Fragmento seleccionado
En el año 1971 Ian Anderson decidió hacer un disco completamente progresivo con una idea que siguiera a lo largo de todas las canciones así como lo hacían Yes, Elp y otras bandas del género, ante la exigencia de la discográfica que pedía una continuación de lo que habían hecho con su anterior album, Aqualung. Ian Anderson, que gustaba del humor a lo Monty Python, se reía de la nomeclatura "arte conceptual" adjudicada a Aqualung y entonces creó una obra que a todas luces fuera llamada progresiva pero al mismo tiempo burlándose de los tópicos del estilo. El nuevo album consta de un solo tema largo dividido en dos grandes partes llamado Thick as a Brick, que relata el poema de un ficticio niño genio llamado Gerald Bostock, en el que además, con el arte del disco, se cuenta la historia del niño y cómo la sociedad literaria ha descalificado su obra y le han quitado el premio concedido al autor acusando escándalo y locura. Por ahí leí que Thick as a Brick sería al progresivo lo que el Quijote fue a la novela de caballería. Una obra "bisagra", que representaría al mismo tiempo la máxima expresión de su estilo y su saturación mediante la parodia. De repente, Ian Anderson, en lugar de pensar en un disco progresivo, estaba pensando en un poema satírico musicalizado para cagarse en la crítica musical de los setenta. Sigue, sin quererlo, la idea de obra total, propia de la literatura contemporánea. Sueño con una versión novelada de Thick as a Brick. Todo exactamente igual, pero por escrito. Y haciendo mención, en un juego metaficticio, tanto a Cervantes como a Ian Anderson, solo por joder. Habría que hacer algo similar a Thick as a Brick. Pero en libro. Incluso un libro con banda sonora. Hasta con trailer. Difiícil tarea. Sobretodo porque se trata de una broma magistral.

Me retracto

Soy malo para recordar nombres. A menudo soy mejor fisonomista, o, en cambio, recuerdo detalles, momentos, incluso palabras, por nimias que parezcan, pequeñas grandes cuestiones. Durante la mañana se me aparece el puro verso de una poeta que fue antologada en la misma antología en la cual me antologaron. "Me retracto de todas mis muertes". Casi de inmediato, por el solo hecho de memorizar su verso, doy con su nombre y su faz, incluso al abrir correo me aparece una invitación suya para agregarla a Linkedin, como si con eso hubiese sido invocada, como si al leer que se retractaba de todas sus muertes yo a su vez me retractaba de alguna clase de olvido, digamoslo, ingenuo, simplemente un recuerdo ritual, fugaz. Me retracto de su muerte en mi memoria. Me retracto de una presencia ausente. Me retracto de mi mismo. Simplemente, me retracto.

Extracto de datos
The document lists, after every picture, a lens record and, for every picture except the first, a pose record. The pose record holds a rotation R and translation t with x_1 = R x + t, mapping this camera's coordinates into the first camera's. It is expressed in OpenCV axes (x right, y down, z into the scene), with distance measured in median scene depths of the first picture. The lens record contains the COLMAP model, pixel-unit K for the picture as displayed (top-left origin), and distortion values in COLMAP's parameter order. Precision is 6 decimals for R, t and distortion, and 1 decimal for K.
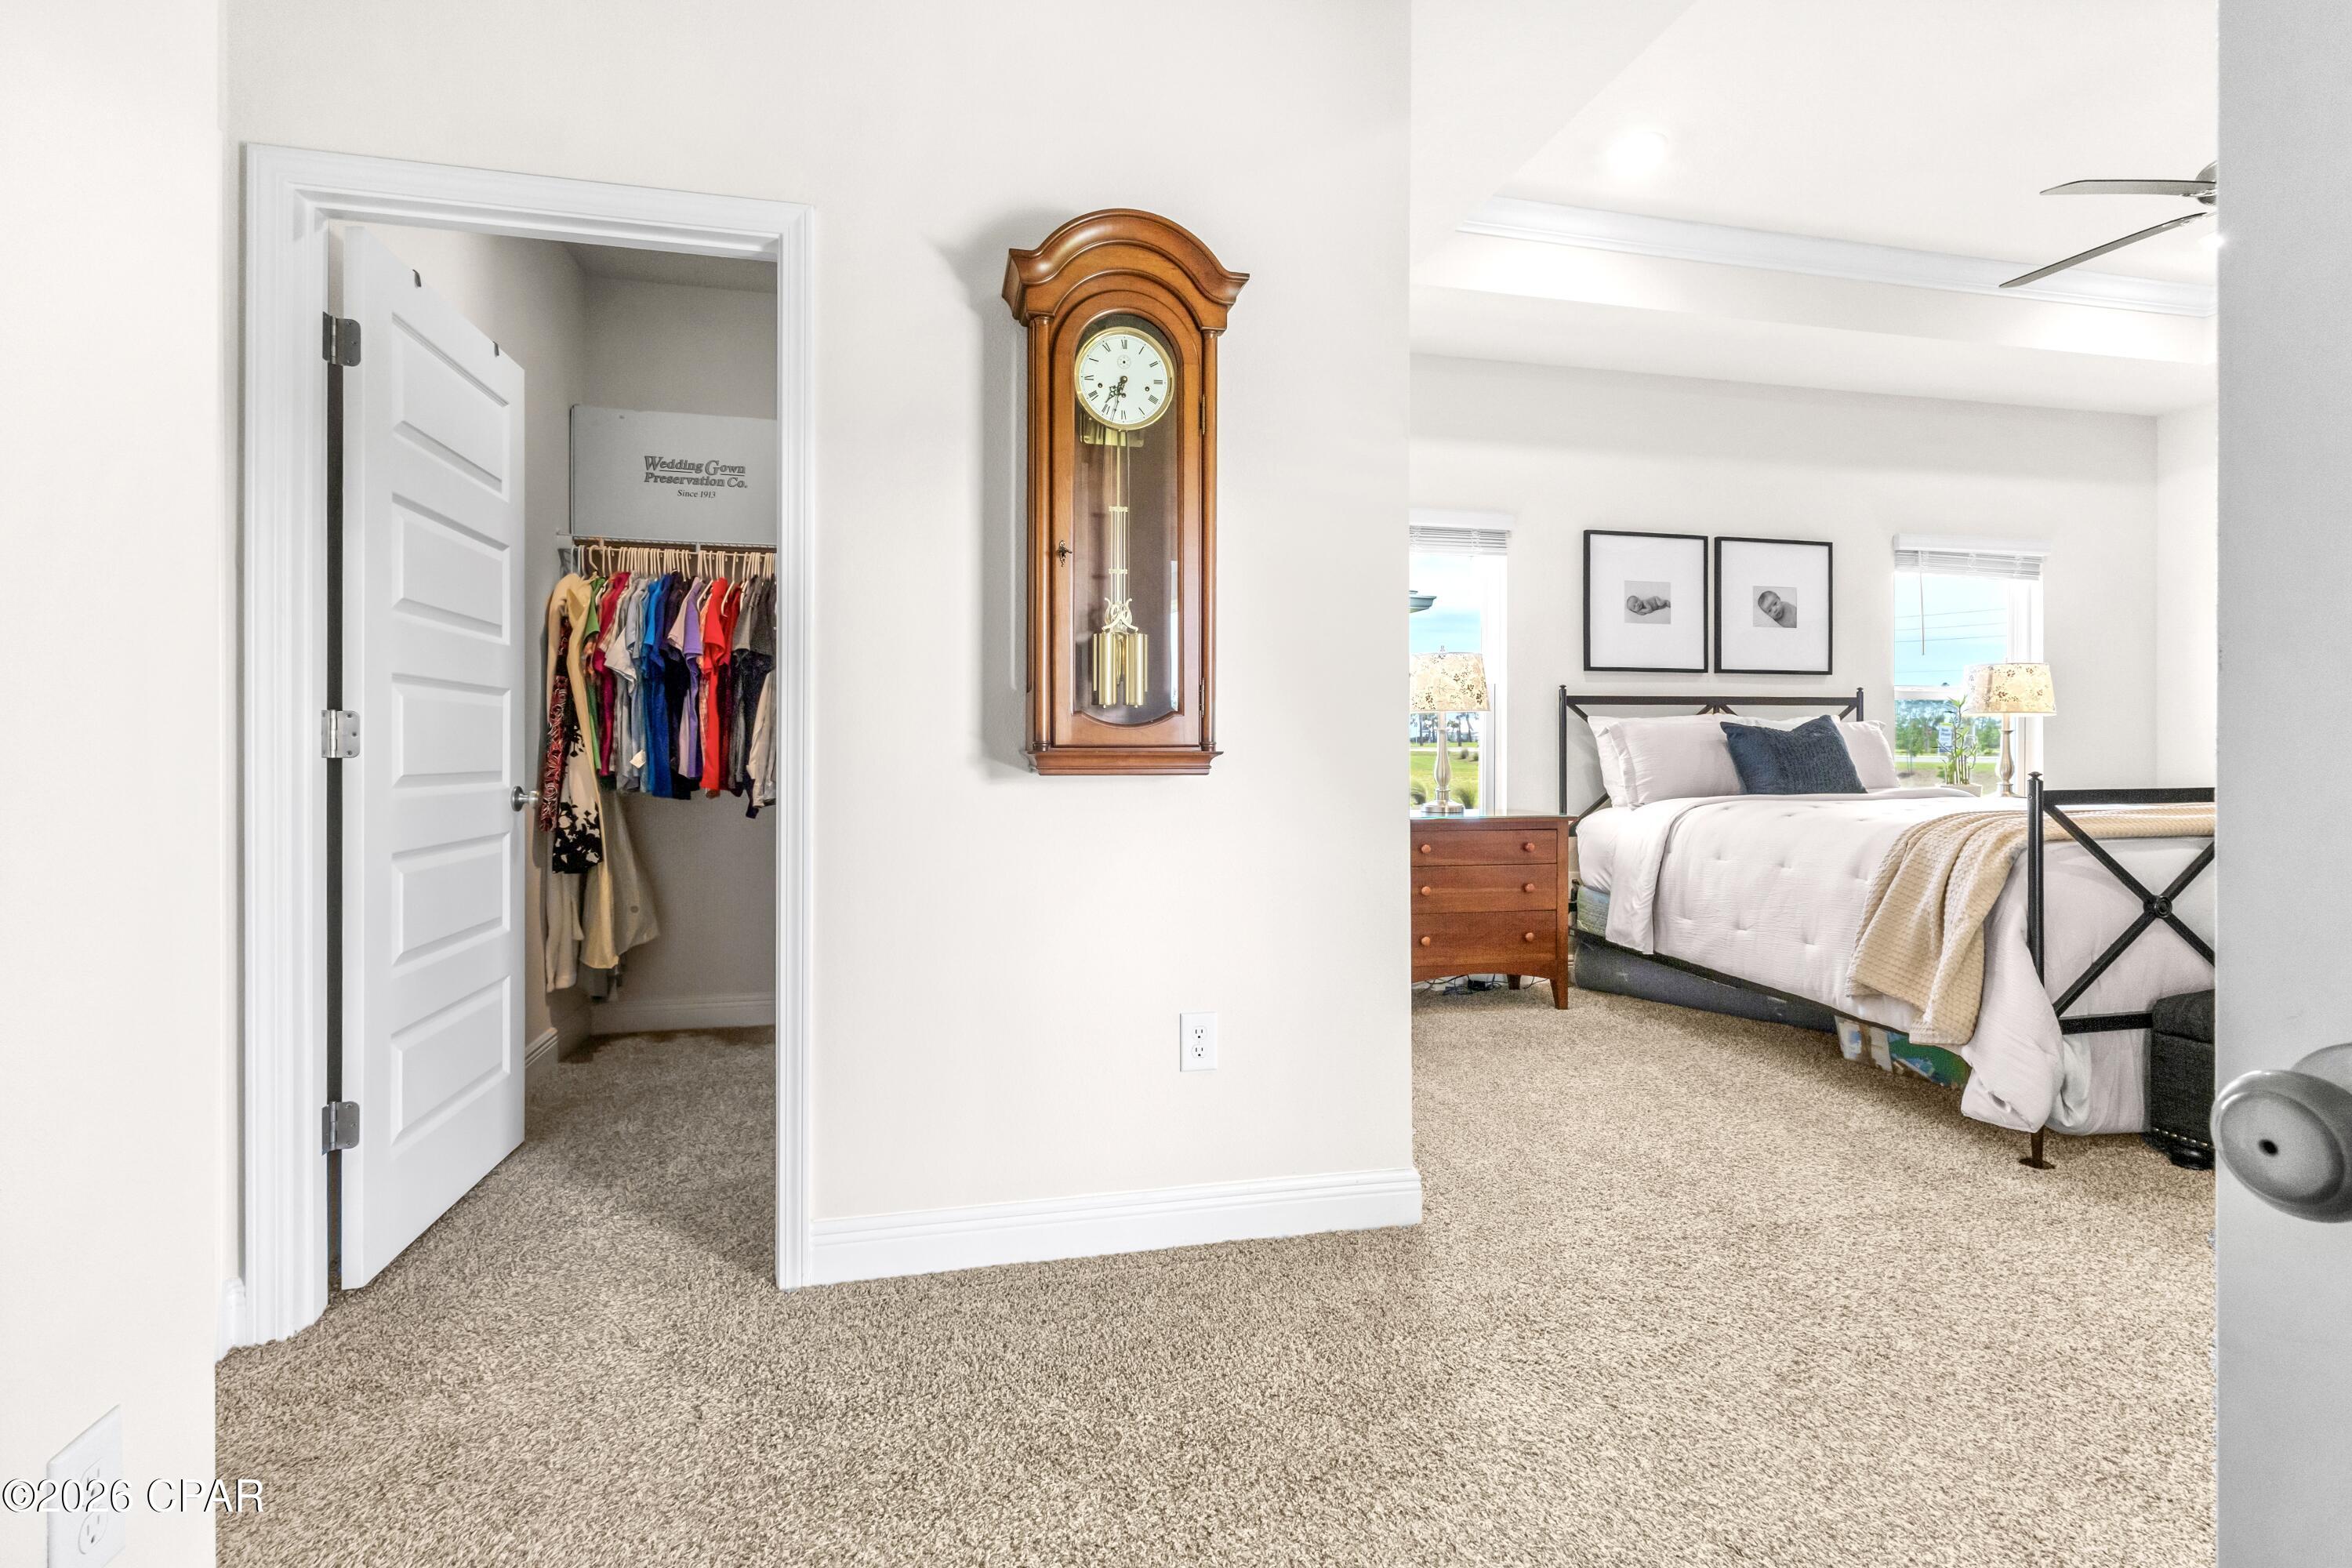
lens RADIAL K [[1087.6, 0, 1182.6], [0, 1087.6, 750.6], [0, 0, 1]] dist [0.004711, 0.001668]
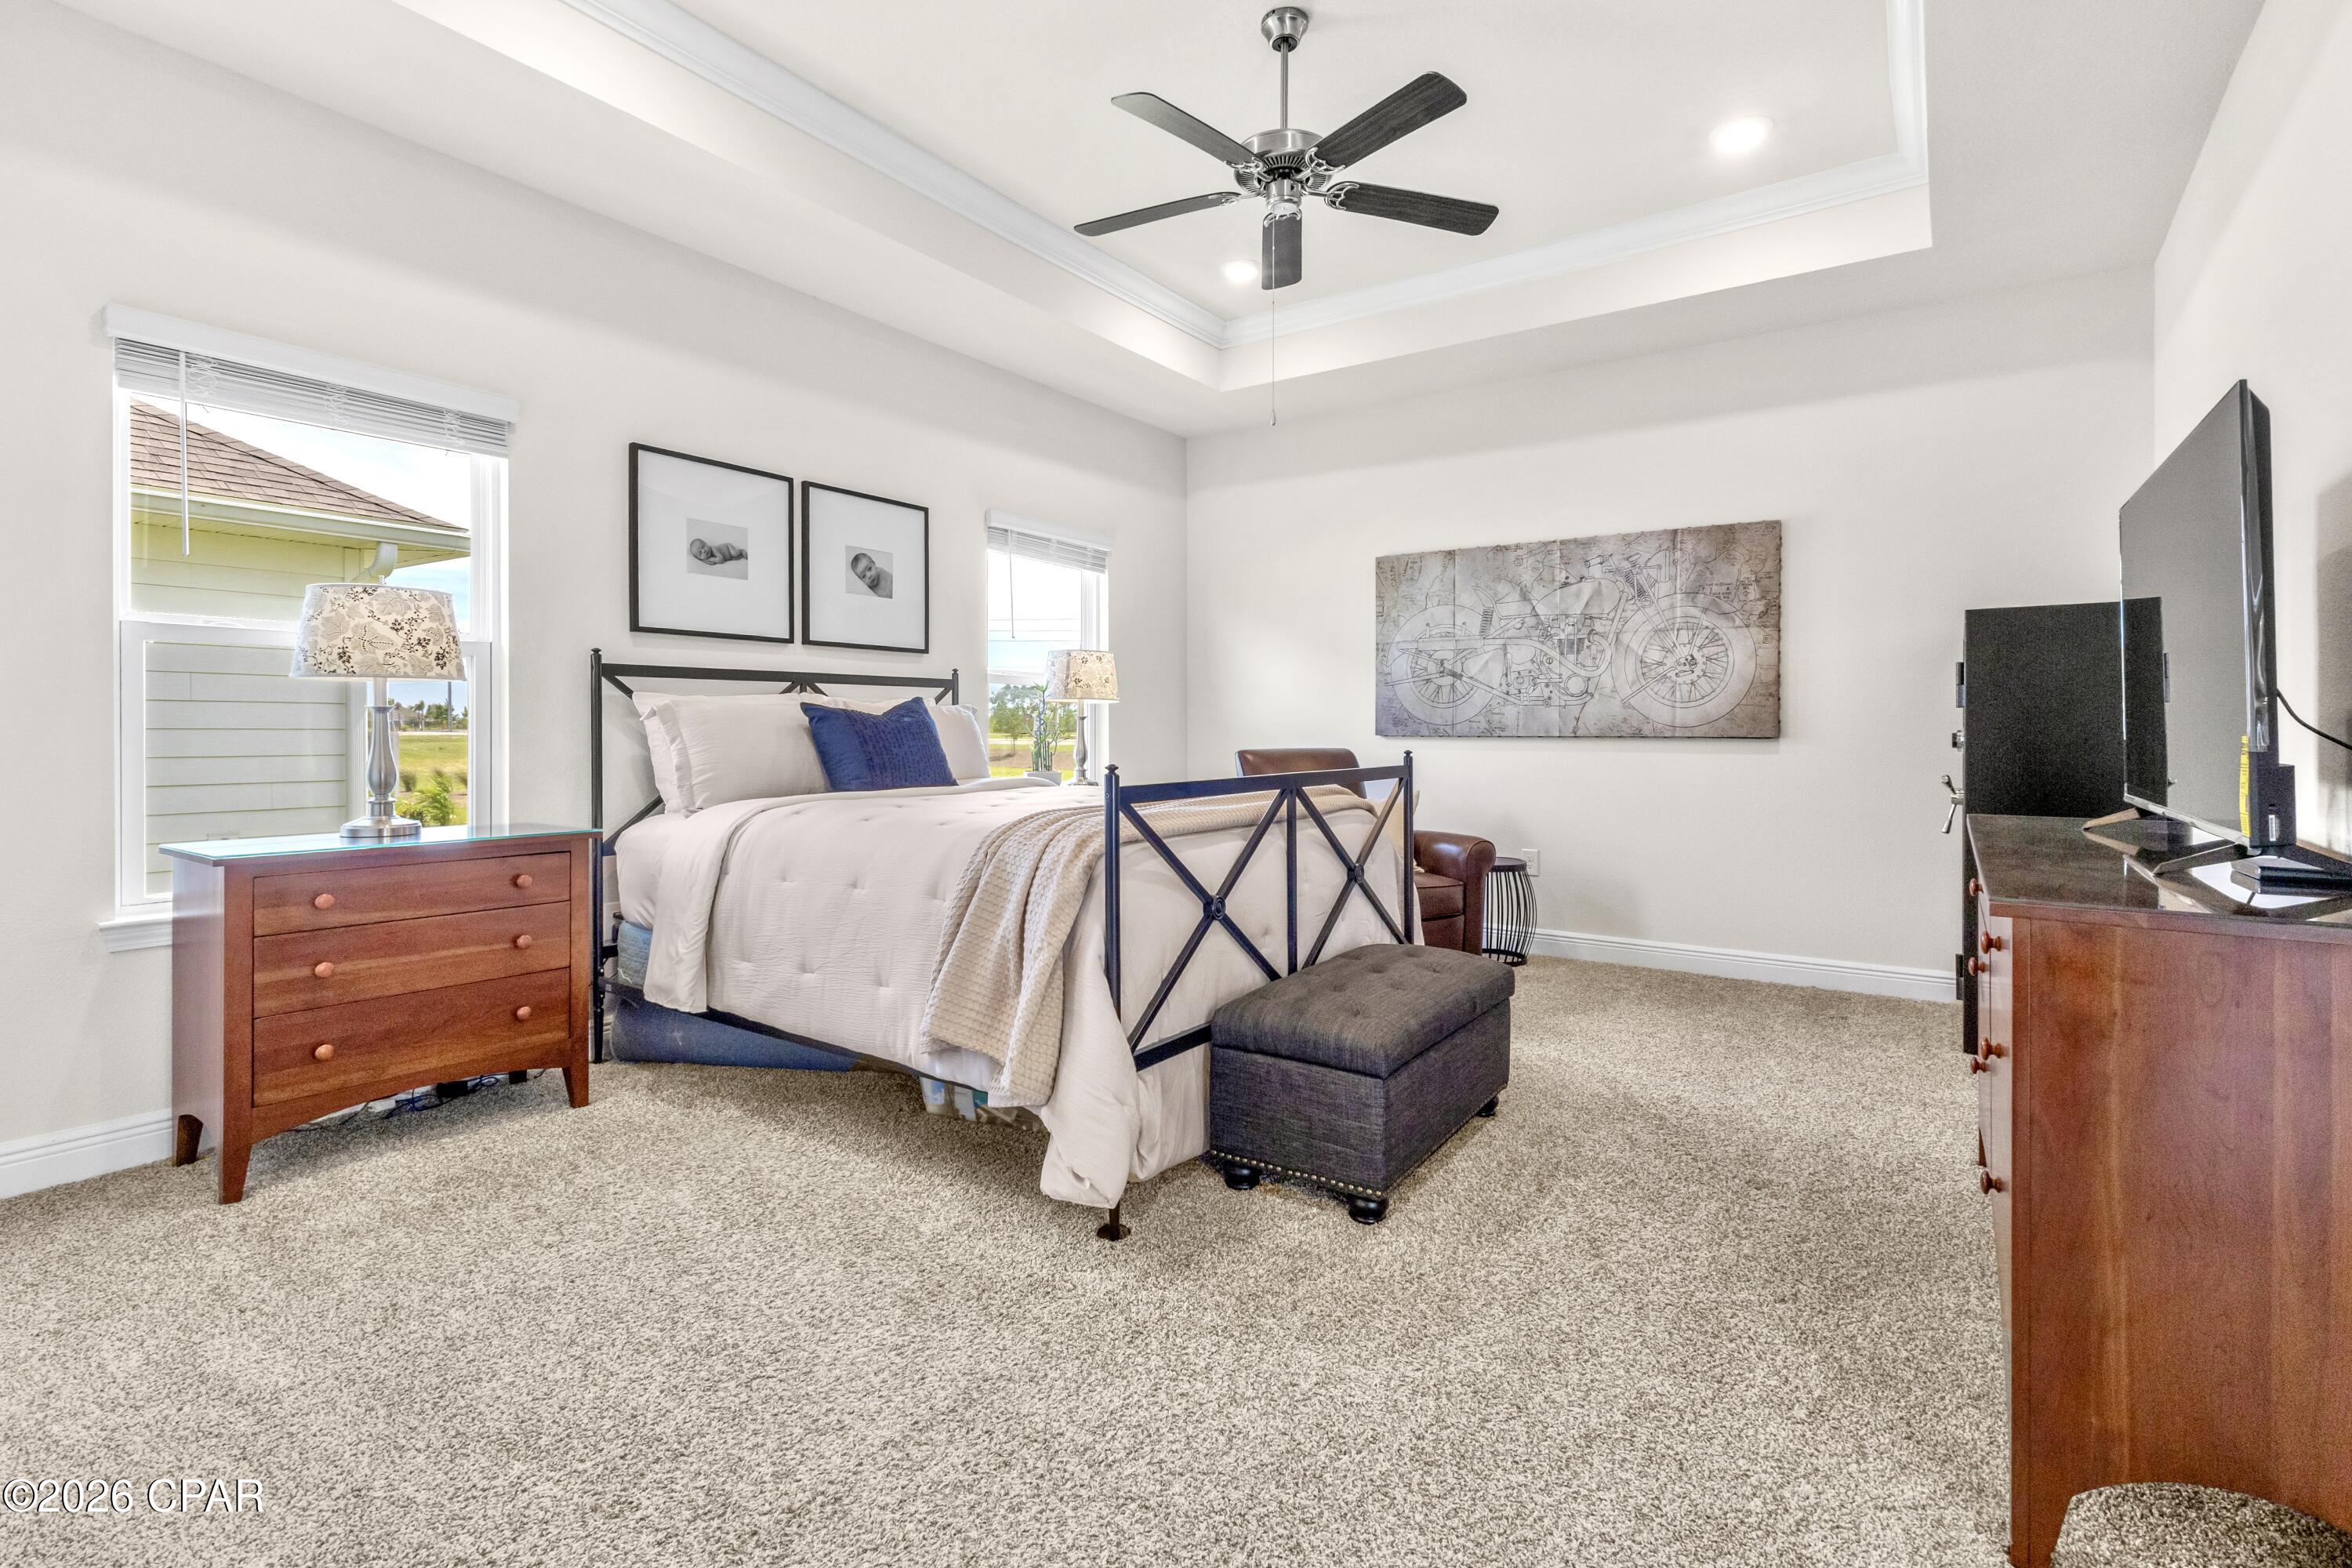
lens RADIAL K [[1087.6, 0, 1182.6], [0, 1087.6, 750.6], [0, 0, 1]] dist [0.004711, 0.001668]
pose [[0.737255, -0.011820, 0.675511, 0.174755], [0.001882, 0.999879, 0.015441, -0.002828], [-0.675612, -0.010113, 0.737188, 0.236157]]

Tarea asignada A
Responde a partir del fragmento seleccionado:
(i) ¿En qué año decidió Ian Anderson hacer un disco completamente progresivo?
(ii) ¿Cómo se llama el niño genio ficticio cuyo poema relata Thick as a Brick?
(iii) ¿Qué verso de una poeta se le aparece a quien escribe durante la mañana?
Tarea asignada B
Cita el fragmento seleccionado desde "Soy malo para" hasta "Simplemente, me retracto.".
Tarea asignada C
Prolonga el fragmento seleccionado más allá de su última oración.
Los datos son un material aparte, independiente del fragmento.

Respuesta A
(i) En 1971.
(ii) Gerald Bostock.
(iii) "Me retracto de todas mis muertes".

Respuesta B
Soy malo para recordar nombres. A menudo soy mejor fisonomista, o, en cambio, recuerdo detalles, momentos, incluso palabras, por nimias que parezcan, pequeñas grandes cuestiones. Durante la mañana se me aparece el puro verso de una poeta que fue antologada en la misma antología en la cual me antologaron. "Me retracto de todas mis muertes". Casi de inmediato, por el solo hecho de memorizar su verso, doy con su nombre y su faz, incluso al abrir correo me aparece una invitación suya para agregarla a Linkedin, como si con eso hubiese sido invocada, como si al leer que se retractaba de todas sus muertes yo a su vez me retractaba de alguna clase de olvido, digamoslo, ingenuo, simplemente un recuerdo ritual, fugaz. Me retracto de su muerte en mi memoria. Me retracto de una presencia ausente. Me retracto de mi mismo. Simplemente, me retracto.

Respuesta C
martes, 26 de enero de 2016

Canonizados por el olvido

Frente a la banalidad y el carácter efímero del éxito, hay ciertas obras que por su pura existencia parecen estar a su modo tras las bambalinas de la consagración, existen y perduran como un sarcasmo viviente, demuestran el fracaso del sistema valiéndose de una victoria pírrica, de una proyección fantasmal de si mismas, no tanto por una empresa determinada como por una extraña voluntad de las circunstancias. Pienso por ejemplo en La conjura de los necios, la novela satírica de un joven John Kennedy Toole suicidado a los 32 años aparentemente por la frustración de no poder ver publicada su obra en vida. La novela ganaría el Pulitzer 10 años más tarde. Es la forma en que la literatura tiende a canonizar el olvido, en que la literatura misma se vuelve una canonización del olvido. En que parece que el mundo mismo se rie de sus ídolos que nacieron póstumos, rindiéndole el homenaje y el respectivo beso en el trasero que en vida jamás tuvieron. "Cuando en el mundo aparece un verdadero genio puede reconocérsele por este signo: todos los necios se conjuran contra él". Frase de Jonathan Swift citada por Toole y que sirve de epígrafe de su novela, y en cierto modo, de profecía autocumplida. No podría haber sido de otra forma. Si Toole hubiese triunfado en vida, no sería lo mismo. Su caracter de intelectual incomprendido, de solterón, bajo la influencia de una madre castradora, no hacen sino alimentar el mito. Porque pareciera que quien triunfa y consigue estar a tono en el sistema es su cómplice. Porque, a pesar de esto, nadie elige ese papel por una burda pose contracultural. El suicidio de Toole quizá era la última pincelada de una escritura que nadie está preparado para leer, todavía. Porque resulta demasiado grotesco, demasiado real, para nuestras lecturas y vidas acomodaticias. Producto del mainstream. Remedo de normalidad. Faltan más Ignatius Reilly. Allá afuera, ahora mismo, en el susurro de la noche, entre esos callejones sucios, o más cerca de lo que crees, en el vecino de la pieza vecina, puede encontrarse un personaje que no alcanzamos a descifrar ni digerir y que por eso resulta novelable. Canonizado por el olvido como nuestras vidas....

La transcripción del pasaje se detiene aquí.